Friday, January 12, 2024

Whitney

  Three days after they attached the wound vac, a nurse came to my apartment to change it. She struggled with the contraption for two hours before finally getting it to work. My cat was very interested in the operation but the nurse said she was deathly allergic. 

    Monday I went to the podiatrist and she took off the vacuum and reattached it differently. The following day it started losing pressure and finally stopped running. I called her and she said to take it off. The next day a different nurse showed up to try to reattach it. The cat instantly jumped up on his shoulders. He just laughed and put her down and she sat in the chair glaring at him for the rest of the visit. The nurse took one look at the wound vac and started making phone calls. He called his supervisor, the wound care specialists, and the head of their social work department. He left without reattaching the wound vac. 

    That afternoon the podiatry office called to ask if I could come in the next day, which worried me. I was already scheduled to go in Monday, why the extra visit? 

    I brought the wound vac, expecting her to reattach it, but she did not. All she did was clean the wound and rewrap it, and tell me that she wanted me to see if a vascular specialist to see if there was a circulation problem, despite my having just undergone testing in the hospital for just that. She said there was a possibility the infection had damaged a capillary in the toe. If so, I would have to undergo further surgery and possibly amputation. She gave me the number for the vascular specialist, told me it was up to me to contact them. “You need to advocate for yourself,” she said. “I’m so tired,” I said. “I know,” she said. She called in a prescription for a thirty-five dollar ointment she said may or may not help. A mournful cover of “I Wanna Dance With Somebody” played as I left the office.

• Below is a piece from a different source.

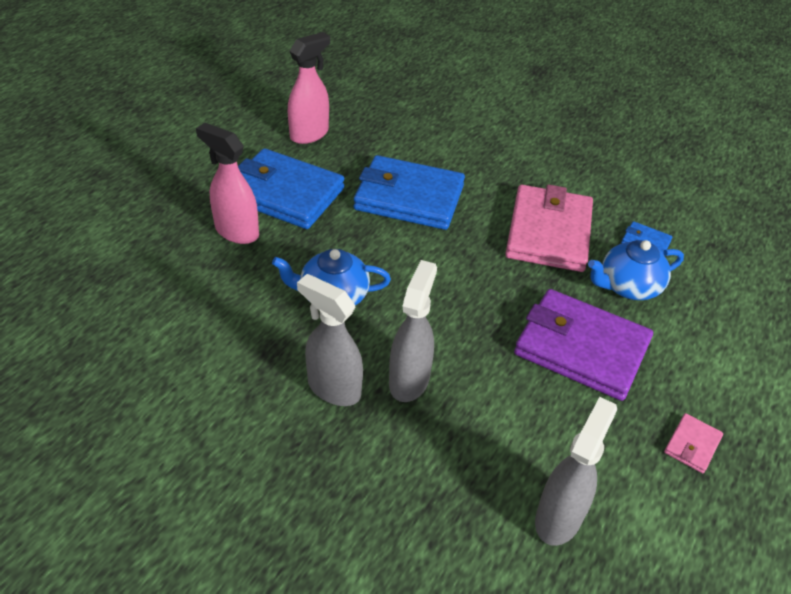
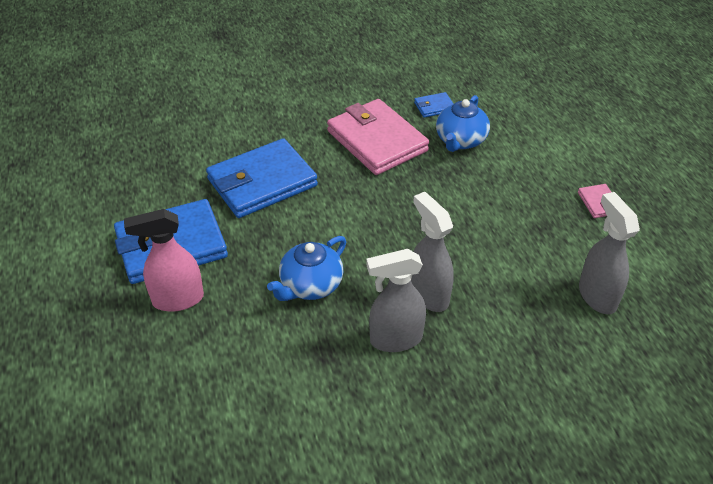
camera: 45 degrees left, 0 degrees up
pink spray bottle [288,32,330,144] -> none
purple wallet [514,289,653,401] -> none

    A friend drove me home and bought me lunch, and another couple of friends had dinner with me. It was good to have some distractions but afterwards I felt more alone than ever. I was so tired of being the only one who was always in crisis, tired of being the only one anyone knew with seemingly endless health issues. I was tired of having to rely on people, tired of them worrying about me. Chronic illness isolates you, puts up a barrier separating you from the healthy. Everyone has something to deal with, but I didn’t know anyone who had to deal with something like this. “Find a support group,” people recommended, but the last thing I wanted to do was talk about this shit to other people like me. 

    I was especially fed up with being the only one of my friends who was always alone. Despite feeling like I was a good person who had plenty to offer, I had gone through my entire forties without dating anyone for more than 90 days. I felt awash in self-pity and resentment. I envied  my friends their health, their owning houses, their having loved ones to come home to. They had made good choices in their lives, whereas I had ignored all the Dead End signs and sure enough the street had come to an abrupt halt at the curb. A part of me had never expected anything else, yet I still found myself surprised to be here, standing at the guardrail, staring out over the abyss.

    The next day, none of the people the nurse had said would call did so. No nurses showed up, though they were supposed to. The temperature was dropping. Snow was expected that night. I had plenty of food and my apartment was warm and I had books and music and projects to work on. The cat was sleeping peacefully on the couch. I knew I should be grateful for all of this. All I wanted to do was scream.